In it native land, the Norway spruce has the ability to grow well over 200 feet high, but in North America the tree rarely will exceed 130 feet, which still makes it an impressive sight. The trunk diameter can be around 3 feet on large specimens. The needles are a very dark shade of green, possessing four sides and being from a half inch to an inch in length. The branches can droop or grow horizontally to the ground and the mature cones are brown and as long as 6 inches. The bark on the older Norway spruces is a reddish color and its thin scales will flake off easily.
The original range of the Norway spruce included Norway and other northern and central locations in Europe. The tree grows at high altitudes in these areas from 3,300 feet to 7,500 feet. The range extends from Scandinavian nations to the Balkan Mountains and into the Alps. In North America, the Norway spruce now grows in the Northeast, the southeastern portions of Canada, parts of the Rocky Mountains and in the Pacific Northwest.
The Norway spruce requires a cool moist climate to do well in but is an adaptable species and among the most versatile of the evergreens in this regard. The ideal setting for one is in acidic soil that has excellent drainage. Nevertheless, a Norway spruce will grow in clay, rocky soils, in dry conditions and in ground of any pH level. Pollution seems to have little effect on it and the Norway spruce will flourish in partial sunshine or full sun. The worst place to plant one is in a spot that is constantly wet, as this will rapidly cause the tree to perish.
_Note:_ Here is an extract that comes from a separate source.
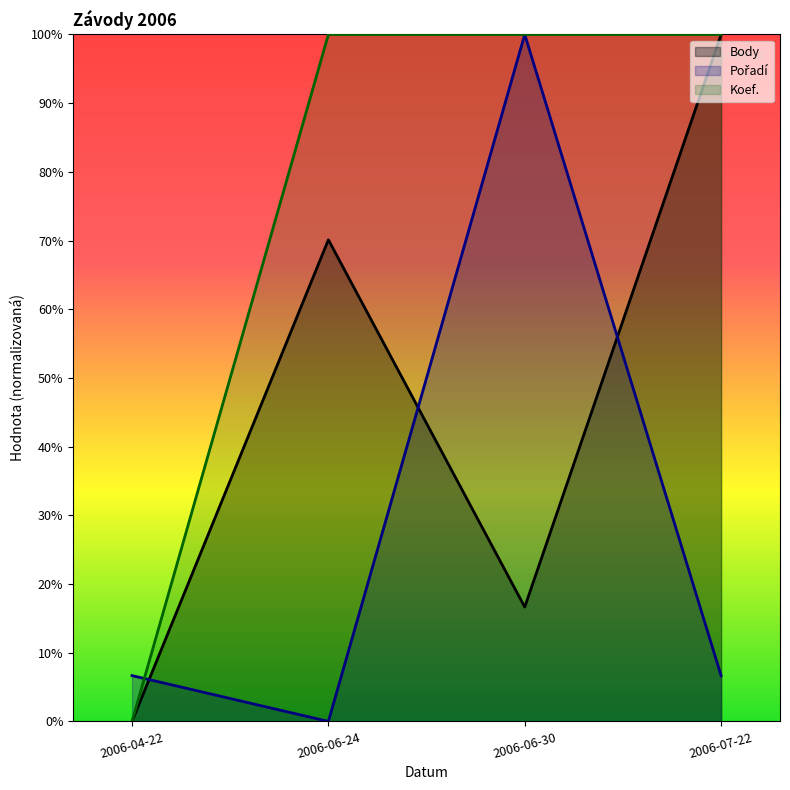

What is the greatest value displayed?

100.0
The root system of a Norway spruce is typically shallow, lacking a deep taproot and making the tree susceptible to high winds blowing it over. The cones, the largest of any of the spruces, can be so abundant that they precipitate a litter problem beneath the tree when they finally do fall. The main insect pests of the Norway spruce are spider mites and certain types of aphids, which can feed upon and subsequently damage the needles.
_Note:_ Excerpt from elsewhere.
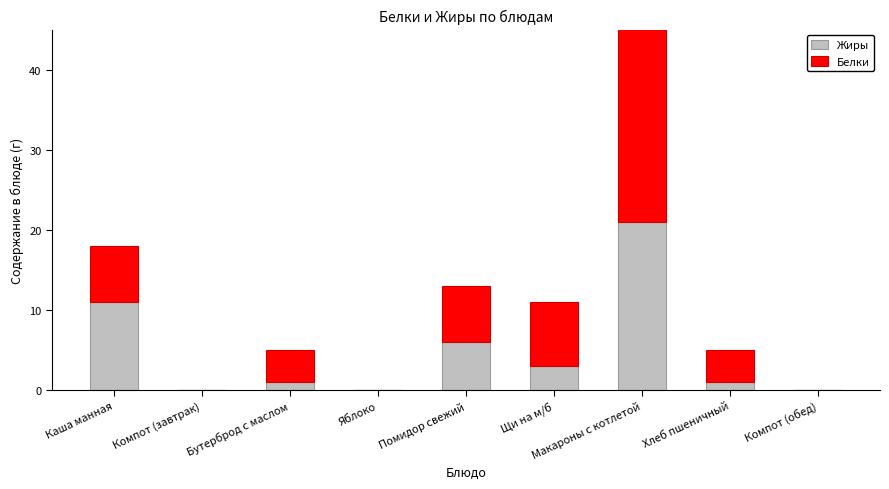

True or false: Белки has a value of 5 at Хлеб пшеничный.

False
Several dwarf varieties of Norway spruce are available, all of which are slow growers, unlike the regular Norway spruce, which starts its life as a rapid-growth tree. The dwarf hybrids include Maxwellii and Gregoryana. Branches that will hang to the ground in the manner of a weeping willow highlight the Pendula and Reflexa cultivars. The shrub-like Nidiformis grows in such a way that the hybrid has the nickname of Bird's Nest Spruce, as the depression that occurs in the middle of the branches of this 3- to 6-foot tall plant remind one of a nest.